Using the cdfs of a hypergeometric distribution as described above I computed the probabilities for being in every offset (any +/- percentage interval). Here I plotted the results:

Obviously higher number of samples increases the probability of being near the population proportion. Since quantities of random independent identically distributed (iid) samples are unbiased estimators for the population quantities, they’re expected values are the same as the population values. That is way it doesn’t matter too much if the population size is like in the simulations 5000 or 1.000.000. In summary we can see that e.g. for being within a 5% interval one would ideally sample 500 individuals or for being within 2.5% 2000 individuals. So this provides clear guidelines on the sample size needed for accurate representation of the population and how to avoid introducing error just by sampling.

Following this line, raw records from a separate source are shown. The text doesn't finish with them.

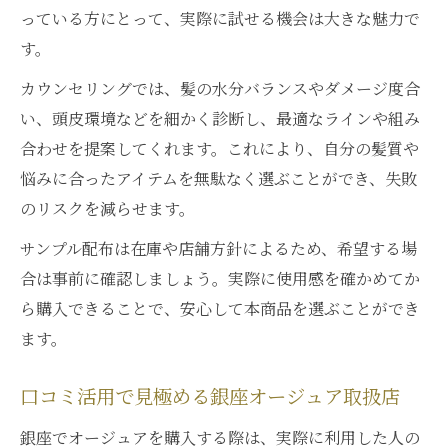
っている方にとって、実際に試せる機会は大きな魅力で
す。
カウンセリングでは、髪の水分バランスやダメージ度合
い、頭皮環境などを細かく診断し、最適なラインや組み
合わせを提案してくれます。これにより、自分の髪質や
悩みに合ったアイテムを無駄なく選ぶことができ、失敗
のリスクを減らせます。
サンプル配布は在庫や店舗方針によるため、希望する場
合は事前に確認しましょう。実際に使用感を確かめてか
ら購入できることで、安心して本商品を選ぶことができ
ます。
口コミ活用で見極める銀座オージュア取扱店
銀座でオージュアを購入する際は、実際に利用した人の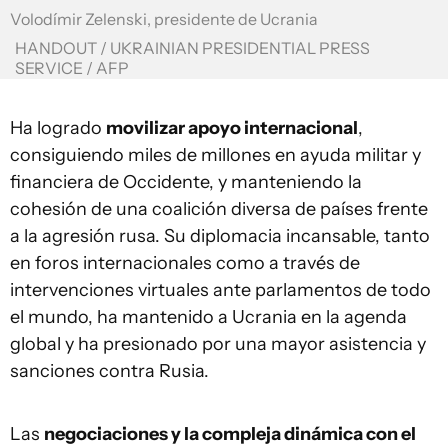
Volodímir Zelenski, presidente de Ucrania
HANDOUT / UKRAINIAN PRESIDENTIAL PRESS
SERVICE / AFP
Ha logrado
movilizar apoyo internacional
,
consiguiendo miles de millones en ayuda militar y
financiera de Occidente, y manteniendo la
cohesión de una coalición diversa de países frente
a la agresión rusa. Su diplomacia incansable, tanto
en foros internacionales como a través de
intervenciones virtuales ante parlamentos de todo
el mundo, ha mantenido a Ucrania en la agenda
global y ha presionado por una mayor asistencia y
sanciones contra Rusia.
Las
negociaciones y la compleja dinámica con el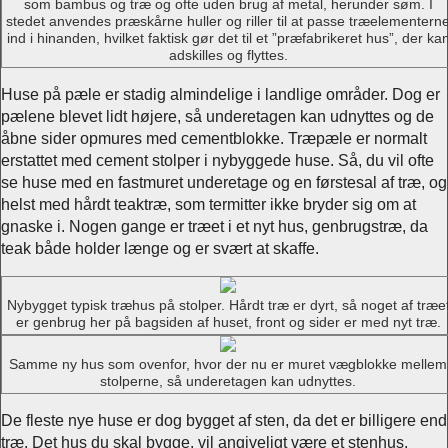
som bambus og træ og ofte uden brug af metal, herunder søm. I
stedet anvendes præskårne huller og riller til at passe træelementern
ind i hinanden, hvilket faktisk gør det til et ”præfabrikeret hus”, der ka
adskilles og flyttes.
Huse på pæle er stadig almindelige i landlige områder. Dog er
pælene blevet lidt højere, så underetagen kan udnyttes og de
åbne sider opmures med cementblokke. Træpæle er normalt
erstattet med cement stolper i nybyggede huse. Så, du vil ofte
se huse med en fastmuret underetage og en førstesal af træ, og
helst med hårdt teaktræ, som termitter ikke bryder sig om at
gnaske i. Nogen gange er træet i et nyt hus, genbrugstræ, da
teak både holder længe og er svært at skaffe.
Nybygget typisk træhus på stolper. Hårdt træ er dyrt, så noget af træe
er genbrug her på bagsiden af huset, front og sider er med nyt træ.
Samme ny hus som ovenfor, hvor der nu er muret vægblokke mellem
stolperne, så underetagen kan udnyttes.
De fleste nye huse er dog bygget af sten, da det er billigere end
træ. Det hus du skal bygge, vil angiveligt være et stenhus.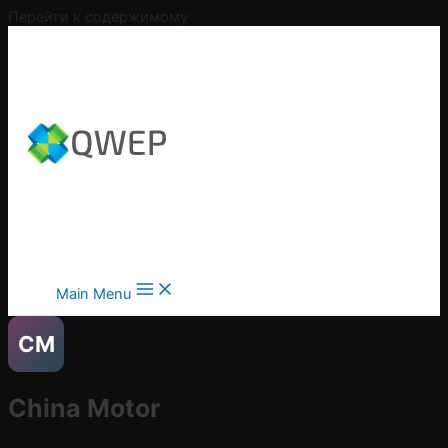
Перейти к содержимому
Main Menu
CM
China Motor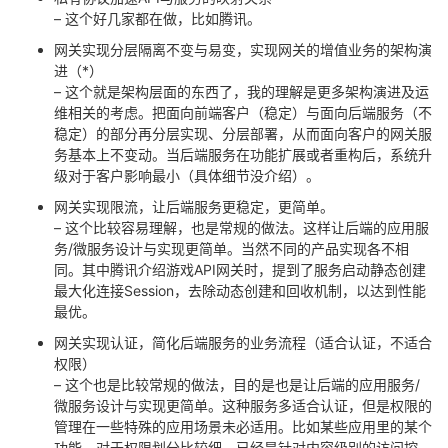
– 这个好几家都在做，比如腾讯。
网关实现分层隔离不变与易变，实现网关的增值业务的架构演
进（*）
– 这个就是架构层面的东西了，我的理解是更多架构演进及运
维相关的考虑。把面向前端客户（稳定）与面向后端服务（不
稳定）的部分再分层实现、分层部署，从而面向客户的网关服
务基本上不变动。当后端服务在功能扩展或者重构后，系统升
级对于客户影响最小（具体细节没介绍）。
网关实现限流，让后端服务更稳定，更简单。
– 这个比较容易理解，也是常规的做法。这样让后端的应用服
务/微服务设计与实现更简单。当然不同的产品实现各不相
同。其中腾讯介绍游戏API网关时，提到了服务启动静态创建
最大化连接Session，去除动态创建和回收机制，以达到性能
最优。
网关实现认证，简化后端服务的业务流程（适合认证，不适合
权限）
– 这个也是比较常规的做法，目的是也是让后端的应用服务/
微服务设计与实现更简单。这种服务多适合认证，但是权限的
管理在一些特殊的应用场景未必适用。比如某些应用里的某个
功能，对于权限划分比较细，已经是针对内容级别的访问控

Error of genetic drift after admixture

In the exploratory analysis I already showed that comparing to the initial state results in higher errors, especially for high TA values. To only look at the effect of genetic drift after admixture I calculated the absolute value of the difference between the initial proportion and the current proportion for all TAs. This is visualized in the following plot:

We can see that trying to estimate initial admixture proportions is not very accurate unless admixture was very recent (<100 generations). It makes more sense to only make statements about an inferred current proportion, because the effect of genetic drift after admixture is really strong.

Conclusion

The data in this report shows, that under some circumstances the inference of admixture proportions from genetic trees is prone to error. Given certain demographic parameters phylogenies cannot reflect the origin of individuals of admixed populations well. I showed that the clustering in trees can be misleading, especially if source populations did not diverge enough, admixture is not recent or the sample size is too small. The construction of phylogenetic trees from genetic data from the mtDNA and Y-chromosome on the contrary introduced no error and seems to result in trees close to genealogies. I showed that in general large sample sizes are needed for accurate inference of admixture proportions and could provide clear guidelines on what sample size is needed. Looking at the drift data I conclude that making inferences of initial admixture proportions can only be close to accurate if admixture is very recent. A better approach is to just make statements about current proportions in a population. Overall these findings should raise suspicion on using phylogenetic trees for inference universally disregarding factors like sample size and time spans. This has applications in inferences about admixture proportions, like in these simulations, but also for sex-biased gene flow or using haplogroups as ancestry record of a population.